- What is needed: Output the data below in full, character for character.

- Information supplied:
○ ○ ○ ○ ○ ○ ○

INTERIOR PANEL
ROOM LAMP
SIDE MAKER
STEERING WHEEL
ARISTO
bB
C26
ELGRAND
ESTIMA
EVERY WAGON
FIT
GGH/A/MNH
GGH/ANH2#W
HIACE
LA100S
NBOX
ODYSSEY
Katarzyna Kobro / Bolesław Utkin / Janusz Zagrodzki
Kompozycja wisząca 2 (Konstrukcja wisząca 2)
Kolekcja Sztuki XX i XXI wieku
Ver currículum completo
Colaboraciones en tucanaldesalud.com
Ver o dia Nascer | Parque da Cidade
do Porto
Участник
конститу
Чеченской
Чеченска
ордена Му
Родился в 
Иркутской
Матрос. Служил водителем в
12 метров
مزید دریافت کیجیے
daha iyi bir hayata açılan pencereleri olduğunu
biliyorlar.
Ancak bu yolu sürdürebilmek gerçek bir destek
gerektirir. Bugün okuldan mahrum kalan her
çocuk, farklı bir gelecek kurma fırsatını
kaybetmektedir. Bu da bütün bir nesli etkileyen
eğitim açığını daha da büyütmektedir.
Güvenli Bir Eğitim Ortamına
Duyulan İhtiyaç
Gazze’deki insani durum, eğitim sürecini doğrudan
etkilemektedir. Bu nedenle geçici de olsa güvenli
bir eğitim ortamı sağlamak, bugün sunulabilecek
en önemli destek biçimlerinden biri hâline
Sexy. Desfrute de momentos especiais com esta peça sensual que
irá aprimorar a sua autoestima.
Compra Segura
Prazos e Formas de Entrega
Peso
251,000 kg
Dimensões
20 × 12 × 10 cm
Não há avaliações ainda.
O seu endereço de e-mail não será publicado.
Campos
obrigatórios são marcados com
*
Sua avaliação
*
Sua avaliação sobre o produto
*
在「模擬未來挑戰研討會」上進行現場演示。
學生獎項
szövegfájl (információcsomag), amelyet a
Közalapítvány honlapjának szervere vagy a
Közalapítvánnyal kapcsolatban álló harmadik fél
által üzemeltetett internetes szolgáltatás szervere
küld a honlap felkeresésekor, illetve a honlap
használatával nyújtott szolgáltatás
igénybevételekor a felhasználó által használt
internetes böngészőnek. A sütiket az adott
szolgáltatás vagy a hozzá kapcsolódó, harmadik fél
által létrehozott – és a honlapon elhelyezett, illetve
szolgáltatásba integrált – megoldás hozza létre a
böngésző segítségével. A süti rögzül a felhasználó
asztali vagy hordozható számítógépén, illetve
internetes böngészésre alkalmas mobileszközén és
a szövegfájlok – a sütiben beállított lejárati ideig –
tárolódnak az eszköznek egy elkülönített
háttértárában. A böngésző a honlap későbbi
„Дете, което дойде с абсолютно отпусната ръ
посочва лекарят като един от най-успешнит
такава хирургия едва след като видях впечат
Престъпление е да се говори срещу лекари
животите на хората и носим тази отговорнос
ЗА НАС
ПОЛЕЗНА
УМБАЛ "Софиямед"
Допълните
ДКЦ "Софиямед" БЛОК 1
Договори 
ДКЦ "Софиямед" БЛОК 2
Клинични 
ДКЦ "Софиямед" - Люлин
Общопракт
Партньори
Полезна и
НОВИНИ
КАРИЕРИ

○ ○ ○ ○ ○ ○ ○

- Answer to the exercise:
INTERIOR PANEL
ROOM LAMP
SIDE MAKER
STEERING WHEEL
ARISTO
bB
C26
ELGRAND
ESTIMA
EVERY WAGON
FIT
GGH/A/MNH
GGH/ANH2#W
HIACE
LA100S
NBOX
ODYSSEY
Katarzyna Kobro / Bolesław Utkin / Janusz Zagrodzki
Kompozycja wisząca 2 (Konstrukcja wisząca 2)
Kolekcja Sztuki XX i XXI wieku
Ver currículum completo
Colaboraciones en tucanaldesalud.com
Ver o dia Nascer | Parque da Cidade
do Porto
Участник
конститу
Чеченской
Чеченска
ордена Му
Родился в 
Иркутской
Матрос. Служил водителем в
12 метров
مزید دریافت کیجیے
daha iyi bir hayata açılan pencereleri olduğunu
biliyorlar.
Ancak bu yolu sürdürebilmek gerçek bir destek
gerektirir. Bugün okuldan mahrum kalan her
çocuk, farklı bir gelecek kurma fırsatını
kaybetmektedir. Bu da bütün bir nesli etkileyen
eğitim açığını daha da büyütmektedir.
Güvenli Bir Eğitim Ortamına
Duyulan İhtiyaç
Gazze’deki insani durum, eğitim sürecini doğrudan
etkilemektedir. Bu nedenle geçici de olsa güvenli
bir eğitim ortamı sağlamak, bugün sunulabilecek
en önemli destek biçimlerinden biri hâline
Sexy. Desfrute de momentos especiais com esta peça sensual que
irá aprimorar a sua autoestima.
Compra Segura
Prazos e Formas de Entrega
Peso
251,000 kg
Dimensões
20 × 12 × 10 cm
Não há avaliações ainda.
O seu endereço de e-mail não será publicado.
Campos
obrigatórios são marcados com
*
Sua avaliação
*
Sua avaliação sobre o produto
*
在「模擬未來挑戰研討會」上進行現場演示。
學生獎項
szövegfájl (információcsomag), amelyet a
Közalapítvány honlapjának szervere vagy a
Közalapítvánnyal kapcsolatban álló harmadik fél
által üzemeltetett internetes szolgáltatás szervere
küld a honlap felkeresésekor, illetve a honlap
használatával nyújtott szolgáltatás
igénybevételekor a felhasználó által használt
internetes böngészőnek. A sütiket az adott
szolgáltatás vagy a hozzá kapcsolódó, harmadik fél
által létrehozott – és a honlapon elhelyezett, illetve
szolgáltatásba integrált – megoldás hozza létre a
böngésző segítségével. A süti rögzül a felhasználó
asztali vagy hordozható számítógépén, illetve
internetes böngészésre alkalmas mobileszközén és
a szövegfájlok – a sütiben beállított lejárati ideig –
tárolódnak az eszköznek egy elkülönített
háttértárában. A böngésző a honlap későbbi
„Дете, което дойде с абсолютно отпусната ръ
посочва лекарят като един от най-успешнит
такава хирургия едва след като видях впечат
Престъпление е да се говори срещу лекари
животите на хората и носим тази отговорнос
ЗА НАС
ПОЛЕЗНА
УМБАЛ "Софиямед"
Допълните
ДКЦ "Софиямед" БЛОК 1
Договори 
ДКЦ "Софиямед" БЛОК 2
Клинични 
ДКЦ "Софиямед" - Люлин
Общопракт
Партньори
Полезна и
НОВИНИ
КАРИЕРИ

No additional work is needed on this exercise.